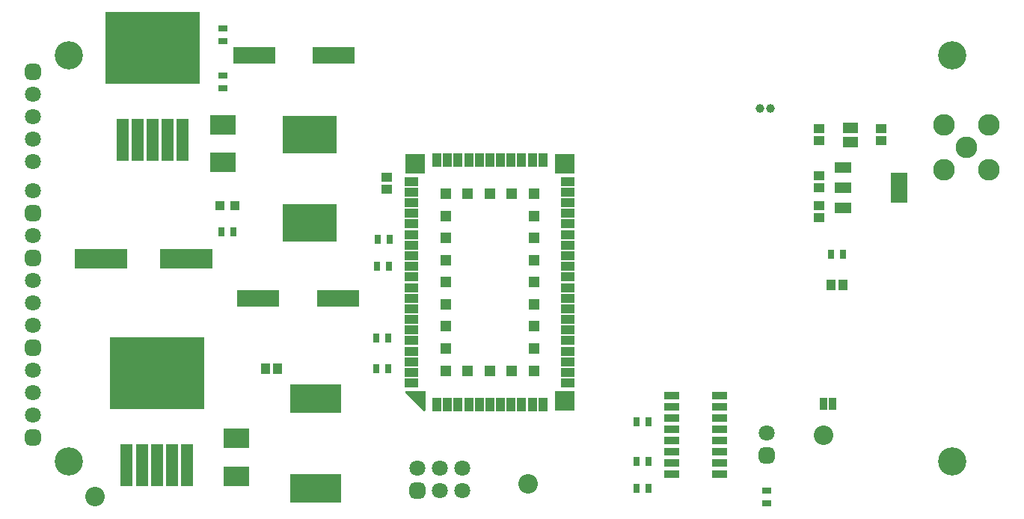
<source format=gbr>
G04*
G04 #@! TF.GenerationSoftware,Altium Limited,Altium Designer,22.8.2 (66)*
G04*
G04 Layer_Color=8388736*
%FSLAX44Y44*%
%MOMM*%
G71*
G04*
G04 #@! TF.SameCoordinates,CF27D90D-B1D3-4D20-95BB-87DB92CEE313*
G04*
G04*
G04 #@! TF.FilePolarity,Negative*
G04*
G01*
G75*
%ADD15R,1.9532X1.1532*%
%ADD16R,1.9532X3.4032*%
%ADD17R,1.7532X0.8532*%
%ADD18R,1.6732X1.1932*%
%ADD19R,0.7032X1.0032*%
%ADD20R,5.9032X2.2032*%
%ADD21R,0.8382X1.4732*%
%ADD22C,2.2032*%
%ADD23R,1.0032X1.5032*%
%ADD24C,0.7032*%
%ADD25R,1.5032X1.0032*%
%ADD26R,1.3032X1.3032*%
%ADD27R,2.3032X2.3032*%
%ADD28R,5.8032X3.3032*%
%ADD29R,6.2032X4.2032*%
%ADD30R,0.9832X1.1832*%
%ADD31R,4.7032X1.8532*%
%ADD32R,1.1832X0.9832*%
%ADD33R,1.0032X0.7032*%
%ADD34R,2.9032X2.2532*%
%ADD35R,10.7032X8.2032*%
%ADD36R,1.4032X4.8032*%
%ADD37R,1.0032X1.0032*%
%ADD38C,1.0032*%
%ADD39C,1.8032*%
G04:AMPARAMS|DCode=40|XSize=1.8032mm|YSize=1.8032mm|CornerRadius=0.5016mm|HoleSize=0mm|Usage=FLASHONLY|Rotation=180.000|XOffset=0mm|YOffset=0mm|HoleType=Round|Shape=RoundedRectangle|*
%AMROUNDEDRECTD40*
21,1,1.8032,0.8000,0,0,180.0*
21,1,0.8000,1.8032,0,0,180.0*
1,1,1.0032,-0.4000,0.4000*
1,1,1.0032,0.4000,0.4000*
1,1,1.0032,0.4000,-0.4000*
1,1,1.0032,-0.4000,-0.4000*
%
%ADD40ROUNDEDRECTD40*%
%ADD41C,3.2032*%
G04:AMPARAMS|DCode=42|XSize=1.8032mm|YSize=1.8032mm|CornerRadius=0.5016mm|HoleSize=0mm|Usage=FLASHONLY|Rotation=90.000|XOffset=0mm|YOffset=0mm|HoleType=Round|Shape=RoundedRectangle|*
%AMROUNDEDRECTD42*
21,1,1.8032,0.8000,0,0,90.0*
21,1,0.8000,1.8032,0,0,90.0*
1,1,1.0032,0.4000,0.4000*
1,1,1.0032,0.4000,-0.4000*
1,1,1.0032,-0.4000,-0.4000*
1,1,1.0032,-0.4000,0.4000*
%
%ADD42ROUNDEDRECTD42*%
%ADD43C,2.4532*%
G36*
X463133Y140009D02*
X463264Y139984D01*
X463390Y139941D01*
X463509Y139882D01*
X463620Y139808D01*
X463720Y139720D01*
X463808Y139620D01*
X463882Y139509D01*
X463941Y139390D01*
X463983Y139263D01*
X464010Y139133D01*
X464018Y139000D01*
Y118000D01*
X464010Y117867D01*
X463983Y117737D01*
X463941Y117610D01*
X463882Y117491D01*
X463808Y117380D01*
X463720Y117280D01*
X463620Y117192D01*
X463509Y117118D01*
X463390Y117059D01*
X463264Y117016D01*
X463133Y116990D01*
X463000Y116982D01*
X462867Y116990D01*
X462737Y117016D01*
X462610Y117059D01*
X462491Y117118D01*
X462380Y117192D01*
X462280Y117280D01*
X441280Y138280D01*
X441192Y138380D01*
X441118Y138491D01*
X441059Y138610D01*
X441017Y138736D01*
X440990Y138867D01*
X440982Y139000D01*
X440990Y139133D01*
X441017Y139263D01*
X441059Y139390D01*
X441118Y139509D01*
X441192Y139620D01*
X441280Y139720D01*
X441380Y139808D01*
X441491Y139882D01*
X441610Y139941D01*
X441736Y139984D01*
X441867Y140009D01*
X442000Y140018D01*
X463000D01*
X463133Y140009D01*
D02*
G37*
D15*
X937000Y393000D02*
D03*
Y370000D02*
D03*
Y347000D02*
D03*
D16*
X1000000Y370000D02*
D03*
D17*
X742750Y45550D02*
D03*
Y58250D02*
D03*
Y70950D02*
D03*
Y83650D02*
D03*
Y96350D02*
D03*
Y109050D02*
D03*
Y121750D02*
D03*
Y134450D02*
D03*
X797250D02*
D03*
Y121750D02*
D03*
Y109050D02*
D03*
Y96350D02*
D03*
Y83650D02*
D03*
Y70950D02*
D03*
Y58250D02*
D03*
Y45550D02*
D03*
D18*
X945000Y438200D02*
D03*
Y421800D02*
D03*
D19*
X717000Y30000D02*
D03*
X703000D02*
D03*
Y105000D02*
D03*
X717000D02*
D03*
X247000Y320000D02*
D03*
X233000D02*
D03*
X717000Y60000D02*
D03*
X703000D02*
D03*
X923000Y295000D02*
D03*
X937000D02*
D03*
X423000Y281000D02*
D03*
X409000D02*
D03*
X424000Y312000D02*
D03*
X410000D02*
D03*
X422000Y200000D02*
D03*
X408000D02*
D03*
X422000Y165000D02*
D03*
X408000D02*
D03*
D20*
X193500Y290000D02*
D03*
X96500D02*
D03*
D21*
X915000Y125000D02*
D03*
X925000D02*
D03*
D22*
X915000Y90000D02*
D03*
X90000Y20000D02*
D03*
X580000Y35000D02*
D03*
D23*
X513000Y124500D02*
D03*
X477000D02*
D03*
X489000D02*
D03*
X501000D02*
D03*
X525000D02*
D03*
X537000D02*
D03*
X549000D02*
D03*
X561000D02*
D03*
X573000D02*
D03*
X585000D02*
D03*
X597000D02*
D03*
X501002Y401500D02*
D03*
X549002D02*
D03*
X525002D02*
D03*
X537002D02*
D03*
X489002D02*
D03*
X477002D02*
D03*
X513002D02*
D03*
X561002D02*
D03*
X573002D02*
D03*
X585002D02*
D03*
X597001D02*
D03*
D24*
X458000Y133500D02*
D03*
D25*
X448500Y149000D02*
D03*
Y161000D02*
D03*
Y173000D02*
D03*
Y185000D02*
D03*
Y197000D02*
D03*
Y209000D02*
D03*
Y221000D02*
D03*
Y233000D02*
D03*
Y245000D02*
D03*
X625500Y149000D02*
D03*
Y197000D02*
D03*
Y173000D02*
D03*
Y221000D02*
D03*
Y209000D02*
D03*
Y233000D02*
D03*
Y185000D02*
D03*
Y161000D02*
D03*
Y245000D02*
D03*
X448500Y257000D02*
D03*
Y269000D02*
D03*
Y281000D02*
D03*
Y293000D02*
D03*
Y305000D02*
D03*
Y317000D02*
D03*
Y329000D02*
D03*
Y341000D02*
D03*
Y353000D02*
D03*
Y365000D02*
D03*
Y377000D02*
D03*
X625500Y305000D02*
D03*
Y341000D02*
D03*
Y293000D02*
D03*
Y269000D02*
D03*
Y317000D02*
D03*
Y257000D02*
D03*
Y281000D02*
D03*
Y329000D02*
D03*
Y353000D02*
D03*
Y377000D02*
D03*
Y365000D02*
D03*
D26*
X487000Y163000D02*
D03*
X562000D02*
D03*
X537002D02*
D03*
X512000D02*
D03*
X487000Y188000D02*
D03*
Y213000D02*
D03*
Y238000D02*
D03*
X587003Y188000D02*
D03*
Y213000D02*
D03*
Y163000D02*
D03*
Y238000D02*
D03*
X487000Y263000D02*
D03*
Y288000D02*
D03*
Y313000D02*
D03*
X587003D02*
D03*
X487000Y338000D02*
D03*
X537002Y363000D02*
D03*
X512000D02*
D03*
X487000D02*
D03*
X562000D02*
D03*
X587000D02*
D03*
X587003Y288000D02*
D03*
Y263000D02*
D03*
Y338000D02*
D03*
D27*
X621500Y128500D02*
D03*
X452500Y397500D02*
D03*
X621500D02*
D03*
D28*
X340000Y30000D02*
D03*
Y131000D02*
D03*
D29*
X333000Y430000D02*
D03*
Y330000D02*
D03*
D30*
X923000Y260000D02*
D03*
X937000D02*
D03*
X297000Y165000D02*
D03*
X283000D02*
D03*
D31*
X365000Y245000D02*
D03*
X275000D02*
D03*
X360000Y520000D02*
D03*
X270000D02*
D03*
D32*
X910000Y384000D02*
D03*
Y370000D02*
D03*
Y350000D02*
D03*
Y336000D02*
D03*
X980000Y437000D02*
D03*
Y423000D02*
D03*
X910000Y437000D02*
D03*
Y423000D02*
D03*
X420000Y368000D02*
D03*
Y382000D02*
D03*
D33*
X850000Y13000D02*
D03*
Y27000D02*
D03*
X235000Y497000D02*
D03*
Y483000D02*
D03*
Y550000D02*
D03*
Y536000D02*
D03*
D34*
X250000Y86500D02*
D03*
Y43500D02*
D03*
X235000Y441500D02*
D03*
Y398500D02*
D03*
D35*
X160000Y160000D02*
D03*
X155000Y528000D02*
D03*
D36*
X126000Y56330D02*
D03*
X143000D02*
D03*
X160000D02*
D03*
X177000D02*
D03*
X194000D02*
D03*
X121000Y424330D02*
D03*
X138000D02*
D03*
X155000D02*
D03*
X172000D02*
D03*
X189000D02*
D03*
D37*
X248250Y350000D02*
D03*
X231750D02*
D03*
D38*
X842500Y460000D02*
D03*
X855000D02*
D03*
D39*
X850000Y92700D02*
D03*
X20000Y366600D02*
D03*
Y315800D02*
D03*
Y163400D02*
D03*
Y138000D02*
D03*
Y112600D02*
D03*
Y265000D02*
D03*
Y239600D02*
D03*
Y214200D02*
D03*
Y476200D02*
D03*
Y450800D02*
D03*
Y425400D02*
D03*
Y400000D02*
D03*
X454600Y52698D02*
D03*
X480000Y27298D02*
D03*
Y52698D02*
D03*
X505400Y27298D02*
D03*
Y52698D02*
D03*
D40*
X850000Y67300D02*
D03*
X20000Y341200D02*
D03*
Y290400D02*
D03*
Y87200D02*
D03*
Y188800D02*
D03*
Y501600D02*
D03*
D41*
X60000Y60000D02*
D03*
Y520000D02*
D03*
X1060000D02*
D03*
Y60000D02*
D03*
D42*
X454600Y27298D02*
D03*
D43*
X1051200Y390000D02*
D03*
Y440800D02*
D03*
X1102000Y390000D02*
D03*
Y440800D02*
D03*
X1076600Y415400D02*
D03*
M02*

</source>
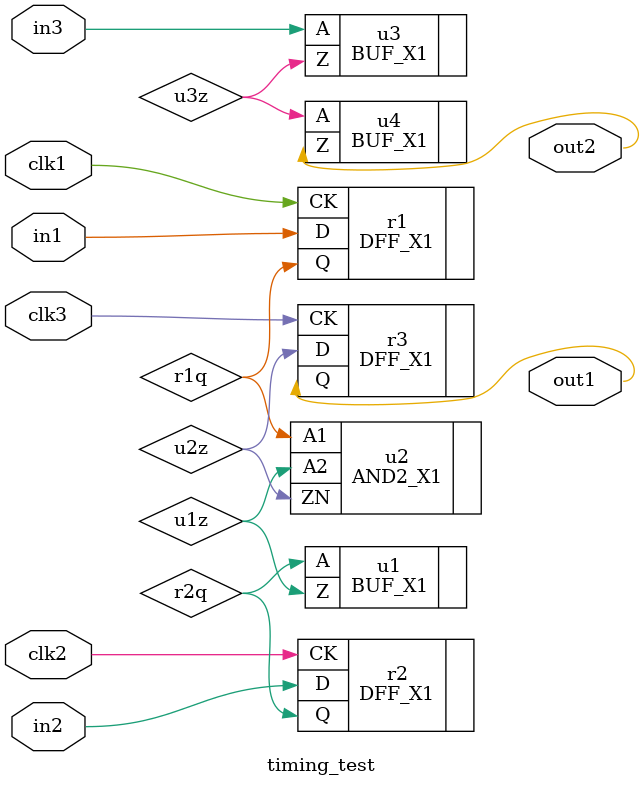
<source format=v>
module timing_test (in1, in2, in3, clk1, clk2, clk3, out1, out2);
  input in1, in2, in3, clk1, clk2, clk3;
  output out1, out2;
  wire r1q, r2q, u1z, u2z, u3z;

  BUF_X1 u3 (.A(in3), .Z(u3z));
  BUF_X1 u4 (.A(u3z), .Z(out2));

  DFF_X1 r1 (.D(in1), .CK(clk1), .Q(r1q));
  DFF_X1 r2 (.D(in2), .CK(clk2), .Q(r2q));
  BUF_X1 u1 (.A(r2q), .Z(u1z));
  AND2_X1 u2 (.A1(r1q), .A2(u1z), .ZN(u2z));
  DFF_X1 r3 (.D(u2z), .CK(clk3), .Q(out1));
endmodule // top

</source>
==*==
Wherever the string "XOffset" appears in a line of the records above, copy that line.

**EXPECTED OUTPUT**
G04:AMPARAMS|DCode=40|XSize=1.8032mm|YSize=1.8032mm|CornerRadius=0.5016mm|HoleSize=0mm|Usage=FLASHONLY|Rotation=180.000|XOffset=0mm|YOffset=0mm|HoleType=Round|Shape=RoundedRectangle|*
G04:AMPARAMS|DCode=42|XSize=1.8032mm|YSize=1.8032mm|CornerRadius=0.5016mm|HoleSize=0mm|Usage=FLASHONLY|Rotation=90.000|XOffset=0mm|YOffset=0mm|HoleType=Round|Shape=RoundedRectangle|*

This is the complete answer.